» Short exercise:
Write out the lines again, beginning at the line that contains "collectors: A. A. Heller" and continuing through the end of the records. Omit the pictures from your answer.

▽

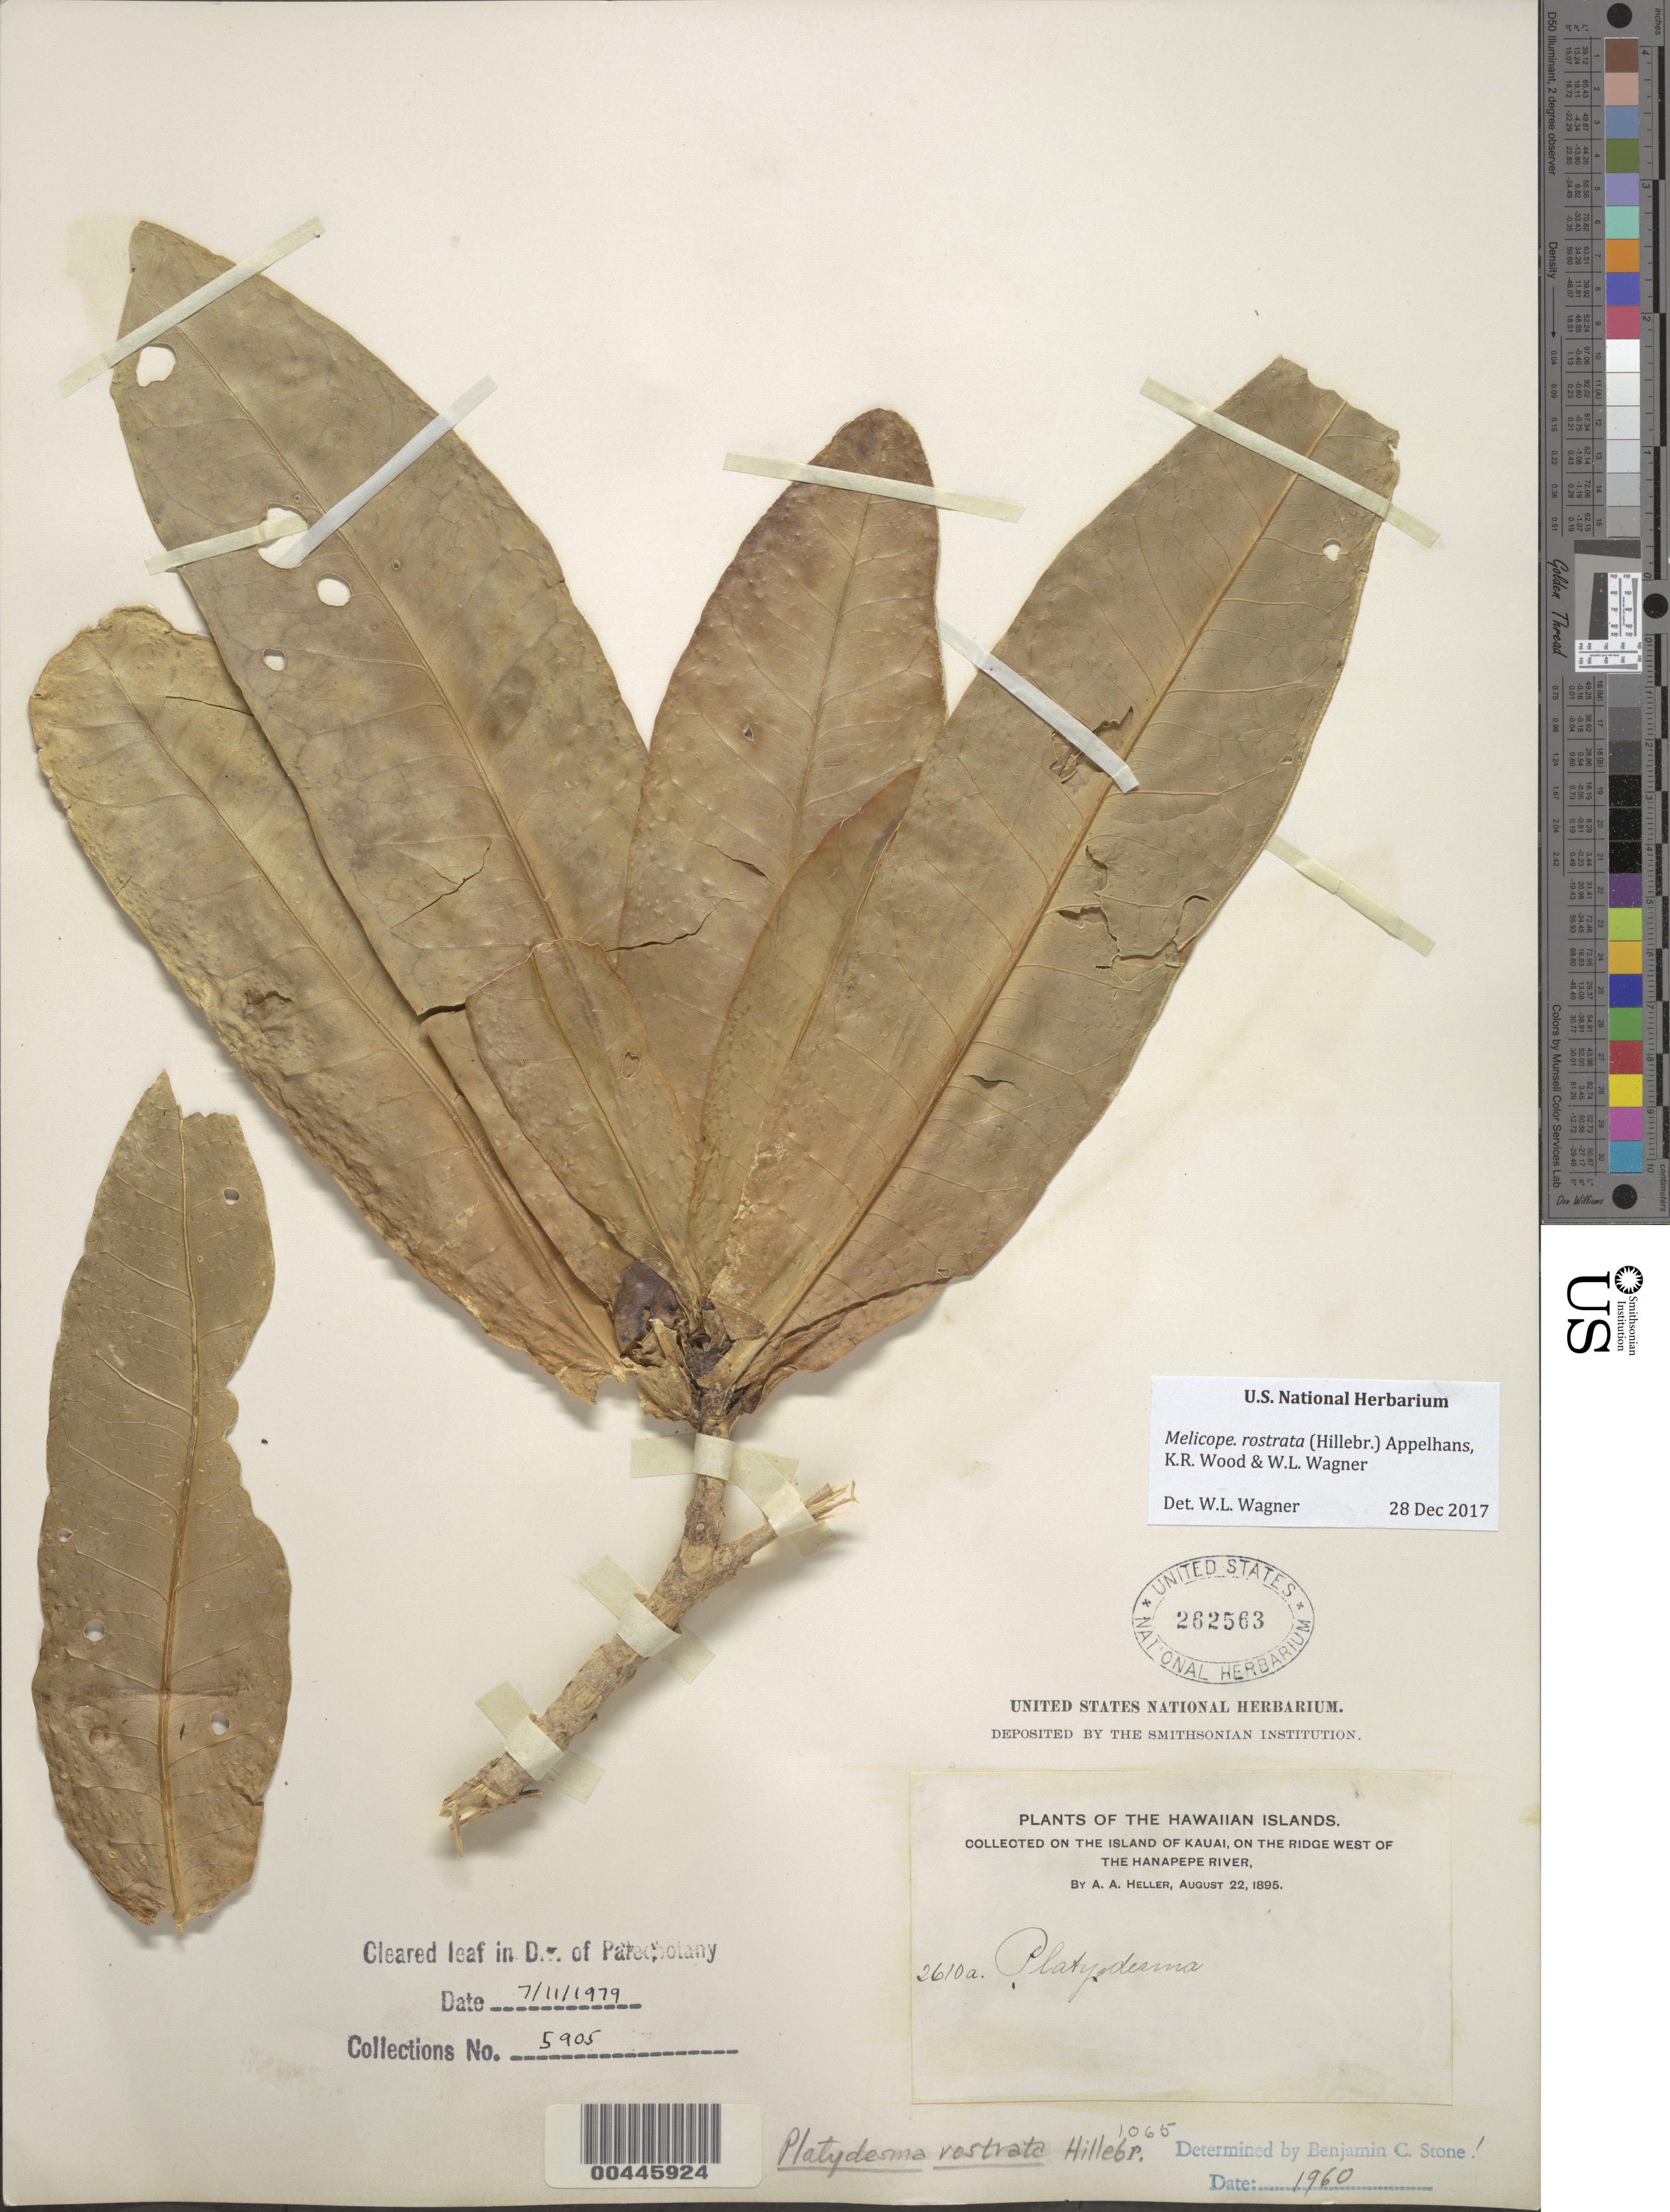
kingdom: Plantae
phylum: Tracheophyta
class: Magnoliopsida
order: Sapindales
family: Rutaceae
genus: Melicope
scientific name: Melicope rostrata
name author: (Hillebr.) Appelhans et al.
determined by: Wagner, W. L., (BOT), Smithsonian Institution - National Museum of Natural History (UNITED STATES)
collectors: A. A. Heller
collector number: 2610a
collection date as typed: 22 Aug 1895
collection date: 1895-08-22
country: United States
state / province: Hawaii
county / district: Kauai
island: Kaua'i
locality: On the ridge W of the Hanapepe River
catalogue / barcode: US 262563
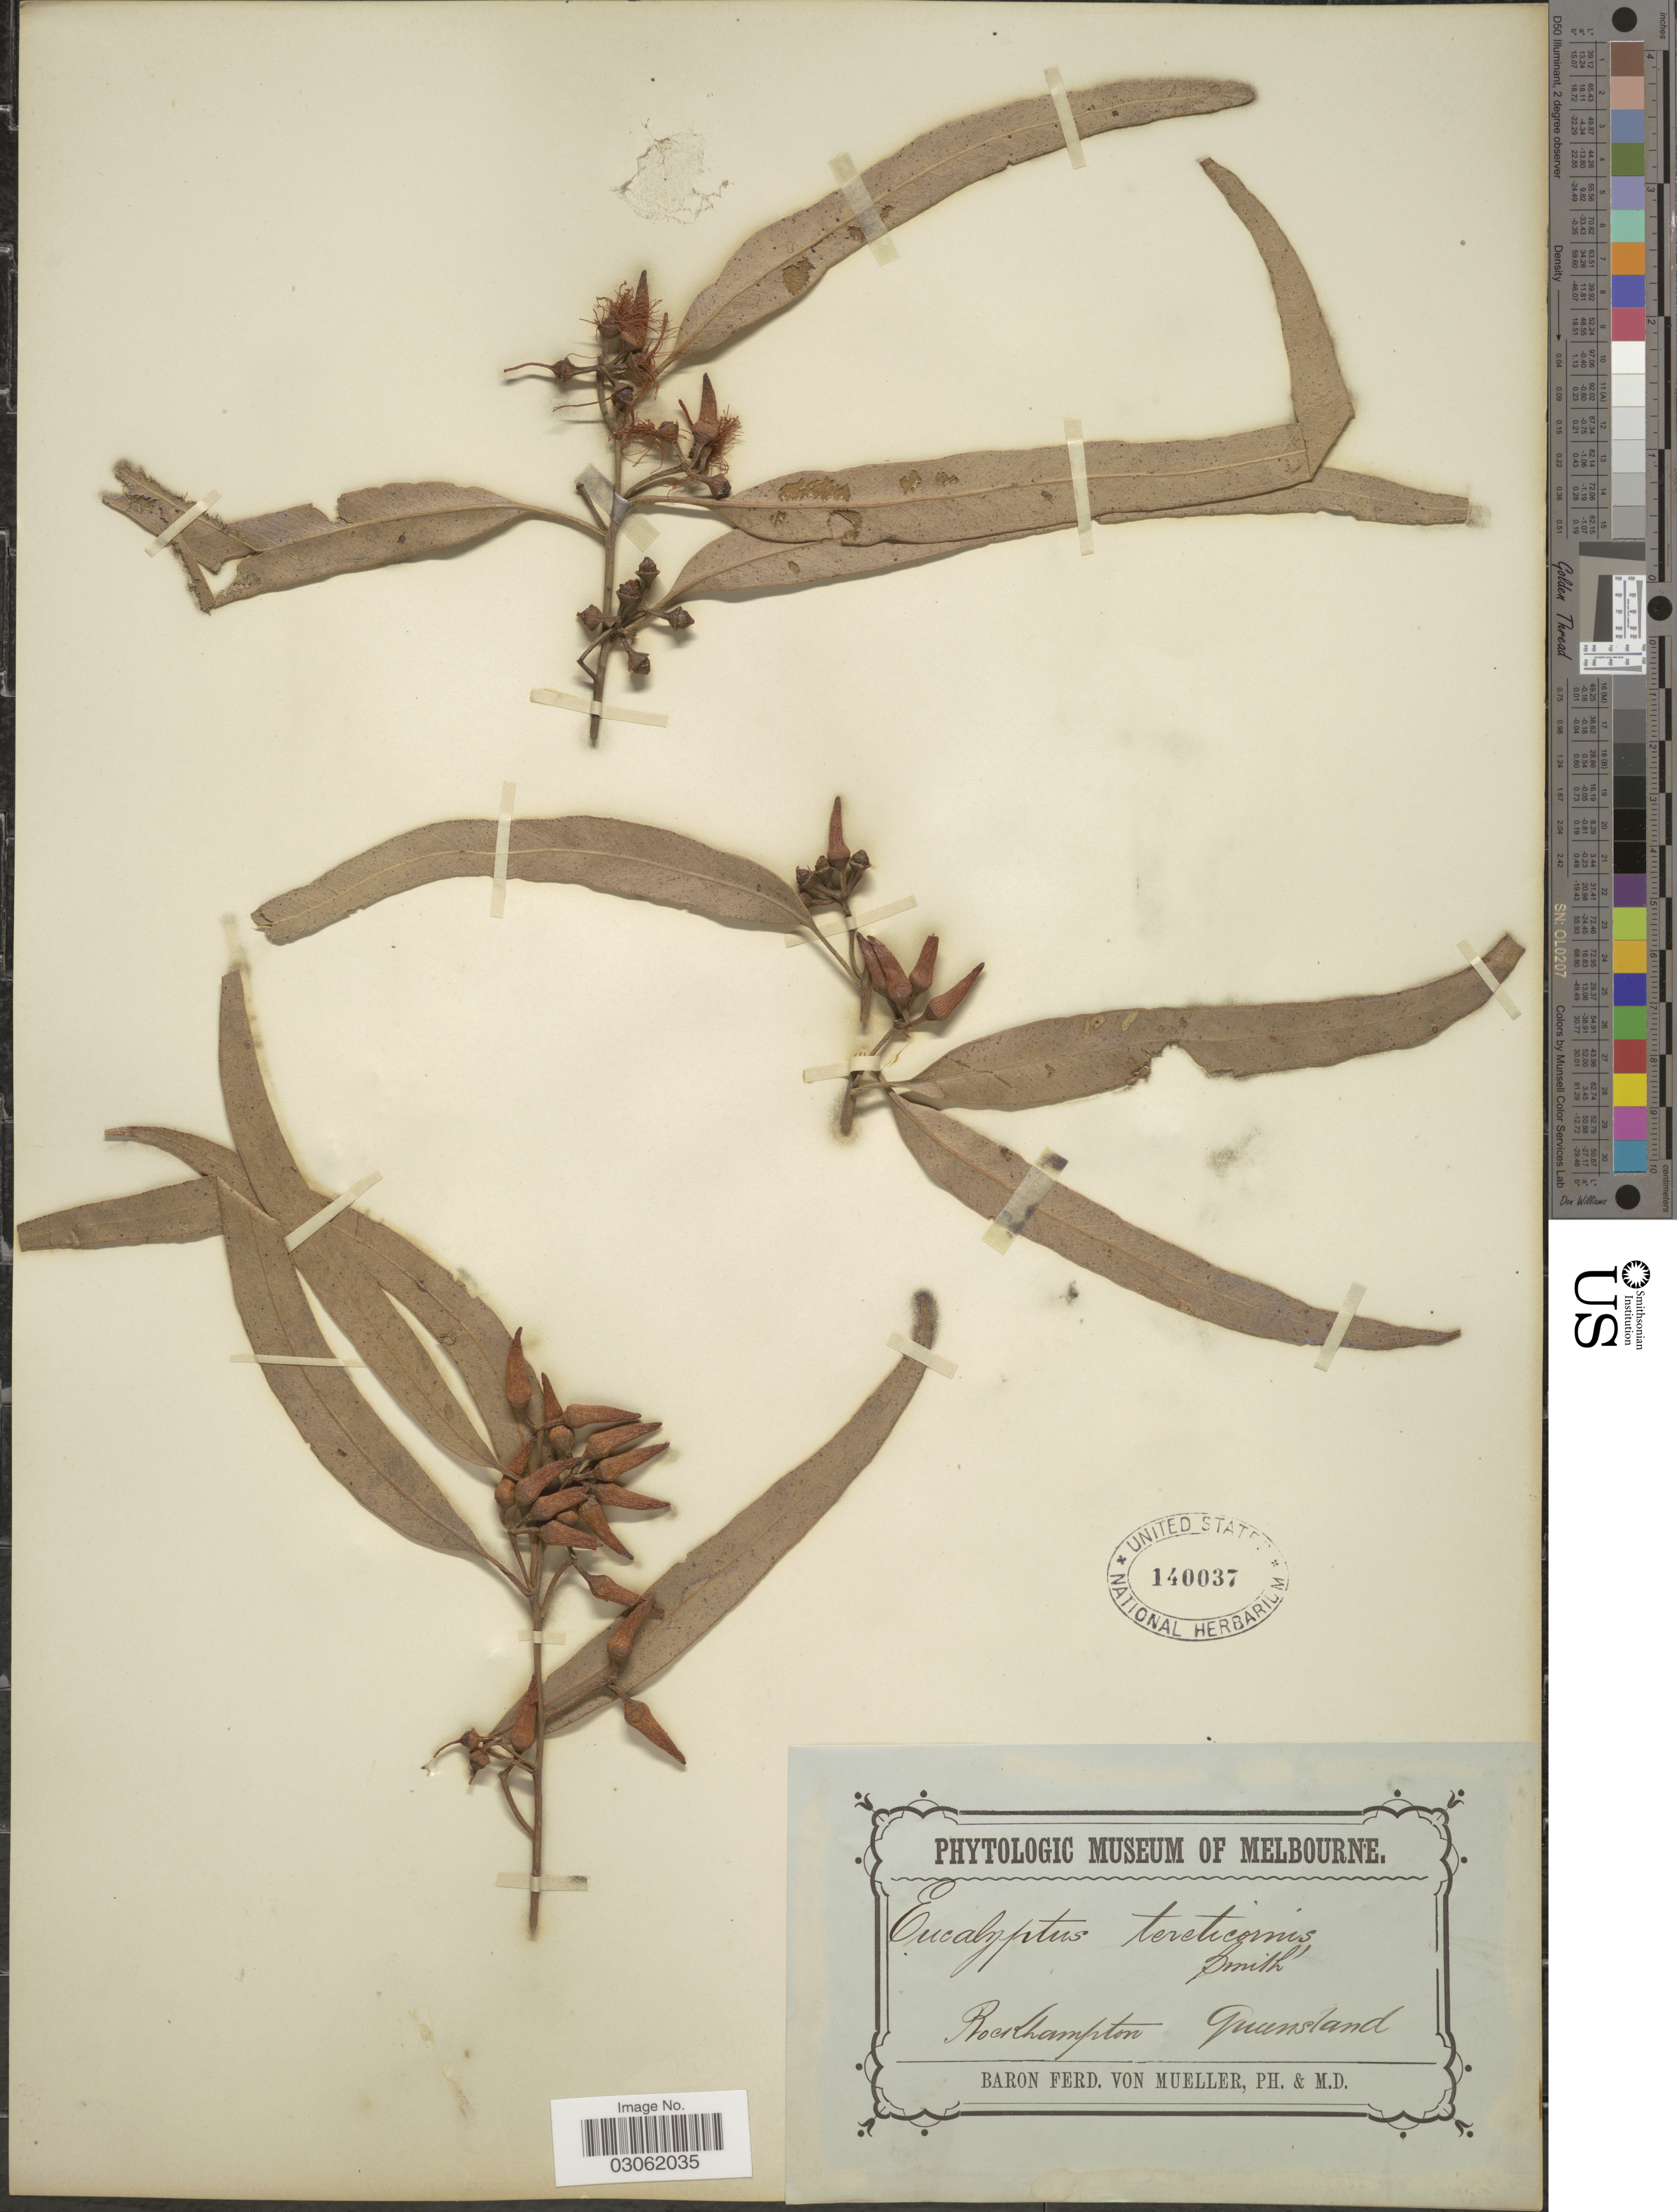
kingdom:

△

» Expected output:
collectors: A. A. Heller
collector number: 2610a
collection date as typed: 22 Aug 1895
collection date: 1895-08-22
country: United States
state / province: Hawaii
county / district: Kauai
island: Kaua'i
locality: On the ridge W of the Hanapepe River
catalogue / barcode: US 262563
kingdom:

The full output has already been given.